━━━━━ TESTO FORNITO ━━━━━

Che cosa resta di Danilo Dolci nell’epoca degli “aperitivi” culturali, della discussione intellettuale ridotta alla dimensione spettacolare dei festival o al virtuosismo specialistico dell’accademia o, peggio ancora, alle “pillole” dei talk show? Niente o, forse, al contrario, tutto. A cento anni dalla nascita, la sua figura inclassificabile all’interno degli standardizzati stereotipi degli intellettuali nostrani continua a ispirare una nutrita, seppur minoritaria, schiera di operatori culturali, educatori appassionati, editori e scrittori.

Non siamo dinanzi ad una concezione pastorale dell’intellettuale. Danilo Dolci non ha vissuto in una torre d’avorio, studiando e coltivando anime belle, né ha tentato di catechizzare le persone semplici che incontrava ai presunti valori superiori della propria cultura. Questo è quello a cui purtroppo siamo abituati oggi: incastrati come siamo nel vespaio delle tante false coscienze illuminate, per dirla con Sloterdijk, che detengono il potere del mondo culturale, accademico e editoriale.

‹‹La via presa da Danilo Dolci – affermava Norberto Bobbio – è stata diversa, tanto diversa da essere insolita e singolarissima: è stata la via del non accettar la distinzione tra il predicare e l’agire, ma del far risaltare la buona predica dalla buona azione, e del non lasciare ad altri la cura di provvedere, ma di cominciare a pagar di persona››[1]. Quando Dolci si trasferisce, agli inizi degli anni ’50, nella Sicilia arcana e poverissima, è convinto che solo dalla condivisione delle pene e delle speranze delle persone del posto si possa giungere a una comprensione reale della loro condizione. ‹‹Se l’occhio non si esercita, non vede, / se la pelle non tocca, non sa, / se l’uomo non immagina, si spegne›› recitano alcuni suoi famosi versi[2].

L’intellettuale triestino ha innanzitutto inteso l’attività culturale nel senso più radicale di un vero e proprio processo di umanizzazione: la creazione di una comunità dialogica che contemplasse in sé differenze interne, ma che, cosciente delle sue condizioni, fosse in grado di proporre alternative e di procedere verso la propria emancipazione. I suoi interlocutori sono sempre stati gli ultimi, l’“erbaccia cattiva” del sottoproletariato, che faceva riunire, discutere e di cui ascoltava le istanze, le speranze, le delusioni.

━━━━━ DATI MOSTRATI ━━━━━

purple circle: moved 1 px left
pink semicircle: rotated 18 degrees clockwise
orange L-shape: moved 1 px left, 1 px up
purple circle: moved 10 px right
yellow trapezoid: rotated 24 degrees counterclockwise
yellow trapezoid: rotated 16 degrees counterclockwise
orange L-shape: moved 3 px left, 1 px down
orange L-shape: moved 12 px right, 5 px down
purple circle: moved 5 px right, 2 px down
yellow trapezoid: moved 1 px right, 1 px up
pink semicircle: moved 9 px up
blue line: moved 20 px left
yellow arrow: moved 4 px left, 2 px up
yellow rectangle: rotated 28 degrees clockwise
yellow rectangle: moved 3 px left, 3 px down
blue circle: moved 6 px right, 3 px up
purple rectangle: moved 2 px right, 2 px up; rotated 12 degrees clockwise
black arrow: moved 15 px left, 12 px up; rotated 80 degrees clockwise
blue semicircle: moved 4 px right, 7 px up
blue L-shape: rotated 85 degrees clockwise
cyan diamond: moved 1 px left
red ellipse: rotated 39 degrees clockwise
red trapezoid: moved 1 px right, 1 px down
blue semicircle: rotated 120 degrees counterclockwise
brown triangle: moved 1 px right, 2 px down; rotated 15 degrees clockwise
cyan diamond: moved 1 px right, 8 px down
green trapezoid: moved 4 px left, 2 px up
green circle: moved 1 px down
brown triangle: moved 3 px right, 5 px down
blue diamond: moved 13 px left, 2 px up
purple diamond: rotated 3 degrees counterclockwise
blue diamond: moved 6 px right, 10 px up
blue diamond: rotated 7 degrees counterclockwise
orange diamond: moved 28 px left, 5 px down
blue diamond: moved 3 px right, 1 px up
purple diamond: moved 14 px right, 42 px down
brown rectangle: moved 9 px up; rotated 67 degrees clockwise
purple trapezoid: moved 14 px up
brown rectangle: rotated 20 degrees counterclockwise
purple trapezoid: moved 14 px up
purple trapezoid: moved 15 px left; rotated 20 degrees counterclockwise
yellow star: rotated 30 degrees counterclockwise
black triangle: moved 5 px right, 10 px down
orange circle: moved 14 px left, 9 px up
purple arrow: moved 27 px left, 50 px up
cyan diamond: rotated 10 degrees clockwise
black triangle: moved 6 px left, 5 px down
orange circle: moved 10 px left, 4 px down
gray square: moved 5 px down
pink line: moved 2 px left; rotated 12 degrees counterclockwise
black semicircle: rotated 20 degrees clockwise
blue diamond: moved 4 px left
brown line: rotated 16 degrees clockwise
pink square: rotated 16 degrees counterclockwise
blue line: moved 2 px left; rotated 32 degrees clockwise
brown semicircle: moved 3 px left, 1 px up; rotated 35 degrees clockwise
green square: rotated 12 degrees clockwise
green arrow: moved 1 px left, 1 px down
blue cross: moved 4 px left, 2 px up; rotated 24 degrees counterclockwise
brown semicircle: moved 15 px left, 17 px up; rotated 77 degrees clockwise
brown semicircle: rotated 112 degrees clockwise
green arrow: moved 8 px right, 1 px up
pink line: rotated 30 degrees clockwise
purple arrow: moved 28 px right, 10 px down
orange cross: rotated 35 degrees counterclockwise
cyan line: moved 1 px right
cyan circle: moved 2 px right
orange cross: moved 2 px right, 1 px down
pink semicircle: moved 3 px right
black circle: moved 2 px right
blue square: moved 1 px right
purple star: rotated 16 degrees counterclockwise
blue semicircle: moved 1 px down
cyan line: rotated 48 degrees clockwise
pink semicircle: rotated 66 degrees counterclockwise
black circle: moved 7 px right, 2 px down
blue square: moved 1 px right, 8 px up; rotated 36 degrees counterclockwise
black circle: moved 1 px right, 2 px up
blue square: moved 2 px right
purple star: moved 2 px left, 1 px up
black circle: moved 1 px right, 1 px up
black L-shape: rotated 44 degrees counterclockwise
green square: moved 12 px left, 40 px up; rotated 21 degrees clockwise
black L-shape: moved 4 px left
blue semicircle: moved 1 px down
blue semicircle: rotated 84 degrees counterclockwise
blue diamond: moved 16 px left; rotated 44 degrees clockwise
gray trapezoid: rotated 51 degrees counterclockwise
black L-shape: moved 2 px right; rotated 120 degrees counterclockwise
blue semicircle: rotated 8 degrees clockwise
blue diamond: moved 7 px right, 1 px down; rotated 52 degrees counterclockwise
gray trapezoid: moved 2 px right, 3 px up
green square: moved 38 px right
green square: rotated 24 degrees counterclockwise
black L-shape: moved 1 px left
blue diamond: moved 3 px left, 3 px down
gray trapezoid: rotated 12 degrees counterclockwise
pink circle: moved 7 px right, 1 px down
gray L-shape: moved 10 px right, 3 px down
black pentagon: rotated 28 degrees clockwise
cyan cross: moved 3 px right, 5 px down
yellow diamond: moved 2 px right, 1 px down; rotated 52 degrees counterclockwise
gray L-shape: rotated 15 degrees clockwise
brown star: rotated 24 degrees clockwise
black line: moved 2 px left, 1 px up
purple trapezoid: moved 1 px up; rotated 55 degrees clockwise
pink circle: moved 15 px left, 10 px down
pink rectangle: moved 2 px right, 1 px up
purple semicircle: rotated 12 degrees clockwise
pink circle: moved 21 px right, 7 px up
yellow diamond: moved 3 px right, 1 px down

━━━━━

### CONSEGNA
Riporta parola per parola il passo del testo su Danilo Dolci che va da "Non siamo dinanzi" a "accademico e editoriale.". Le voci qui riportate non hanno alcun ruolo in questo esercizio.

### RISPOSTA CORRETTA
Non siamo dinanzi ad una concezione pastorale dell’intellettuale. Danilo Dolci non ha vissuto in una torre d’avorio, studiando e coltivando anime belle, né ha tentato di catechizzare le persone semplici che incontrava ai presunti valori superiori della propria cultura. Questo è quello a cui purtroppo siamo abituati oggi: incastrati come siamo nel vespaio delle tante false coscienze illuminate, per dirla con Sloterdijk, che detengono il potere del mondo culturale, accademico e editoriale.